On Denise Levertov's Introduction to Russell Edson's The Very Thing That Happens
by Ken Sparling

I want to review Denise Levertov's introduction to Russell Edson's book, The Very Thing That Happens: Fables and Drawings [New Directions, 1964]. Not because I love the introduction, or because I think the introduction should be reviewed, or because I think introductions should, as a general rule, be reviewed. Not because I want to start a trend, or be the first, or only ever idiot to review an introduction. No, I want to review this introduction because I have no idea how to review the book itself.

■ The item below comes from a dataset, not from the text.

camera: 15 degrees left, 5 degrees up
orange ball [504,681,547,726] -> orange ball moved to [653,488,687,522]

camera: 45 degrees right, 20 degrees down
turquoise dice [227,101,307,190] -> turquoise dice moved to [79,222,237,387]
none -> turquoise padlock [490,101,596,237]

In fact, to review the book, it seems to me, would defeat what Edson has given me. In fact, it makes more sense to review the introduction than it does to review Edson, if you're with me when I say that a review and an introduction seem to have the same intentions and that these intentions seem to be at odds with the intentions of Edson's poems.
Or, you might say it makes as little sense to review the poems as it does to introduce them. It makes no sense at all to read the introduction or to review the book, if you plan to read the poems themselves. You can either read the poems, or you can read the introduction. But if you read and value the introduction (or a review) you can only hope to be rescued by reading the poems. And if, by reading the introduction, you intentionally put yourself in a position to need rescuing, knowing that you will then be rescued by Edson, how is that really putting yourself in a position to need rescuing. If you know all along you will be rescued, you never really feel the fear of one who is suddenly, unexpectedly rescued. You are only playing around.

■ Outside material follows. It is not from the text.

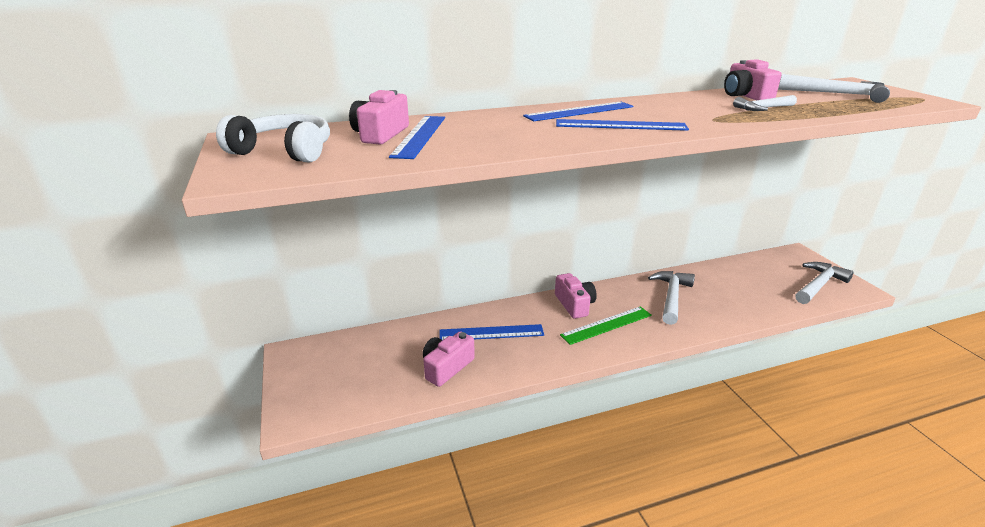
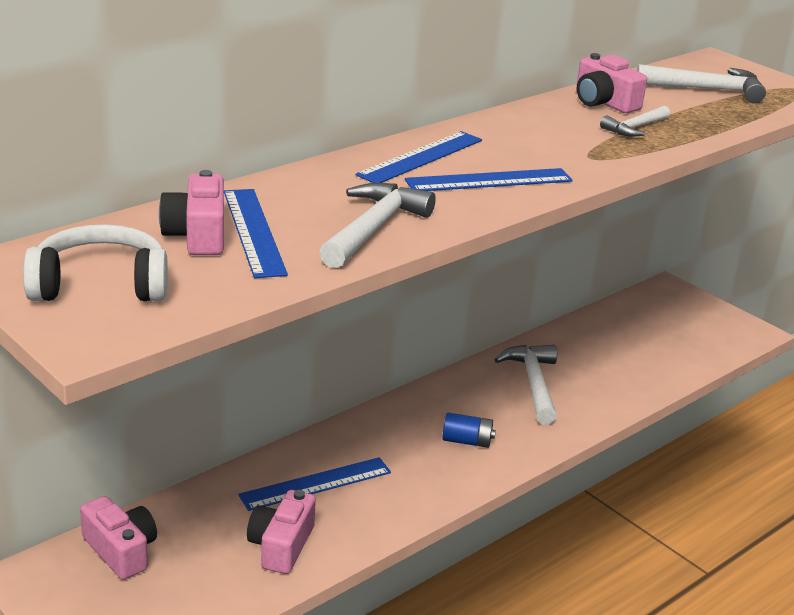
camera: 25 degrees left, 0 degrees up
pink camera [555,273,597,319] -> pink camera moved to [80,496,157,580]
green ruler [560,306,652,345] -> blue battery [442,413,496,448]
white hammer [795,262,854,304] -> white hammer moved to [319,183,436,268]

Levertov says, "Edson's mode is detached, oblique, austere." I can't argue. Levertov is right. But Edson has already been detached, oblique, austere by the time Levertov says that's what he's been.
Edson has been. Levertov comes along and makes him be again. Only she makes him be in a strange and questionable manner that I suddenly can't quite see.
Levertov goes on to say of Edson, "He is able to pass without loss of grace from the hilarious to a kind of dark gothic beauty, and sometimes to a tenderness that reveals him as no cruel puppetmaster but the anguished beholder of inexplicable cruelties." This is just another example of things Levertov says, because everything Levertov says is like this. But if you really want to pass into the world Levertov creates in her introduction, you'd have to read the whole introduction. Although you could just read the two sentences I provide over and over a hundred or so times and probably accomplish the same thing.
Edson does something. Then Levertov does something to that something that Edson did. In a sense, Levertov does nothing. She is only redoing what Edson already did. Except Levertov does it in a way that brings Edson into a kind of being that it sure seems like his poems are trying to destroy. Edson becomes in his poems by not becoming in the manner Levertov brings Edson into becoming.
Or else, Edson is nothing and Levertov is everything. If Edson is nothing, it has to be because of our idea of something. If the manner in which Levertov introduces Edson is something we value, then Edson is nothing we value. On the other hand, if Edson's manner of becoming in his poems is something we value, then Levertov is nothing of value.
If Edson becomes through poems that are set on devaluing introductions, does it serve his work to set an introduction directly ahead of his poems? Does it make sense to set up the poems by sampling, prior to the poems, what the poems set out to devalue?
If it does make sense, then reviewing the work makes sense to the extent that reviewing the work organizes the world in a way that should send the lover of Edson's poems rushing off to read Edson as a way of escaping the world according to reviews (and introductions). So run now. Run and read Edson.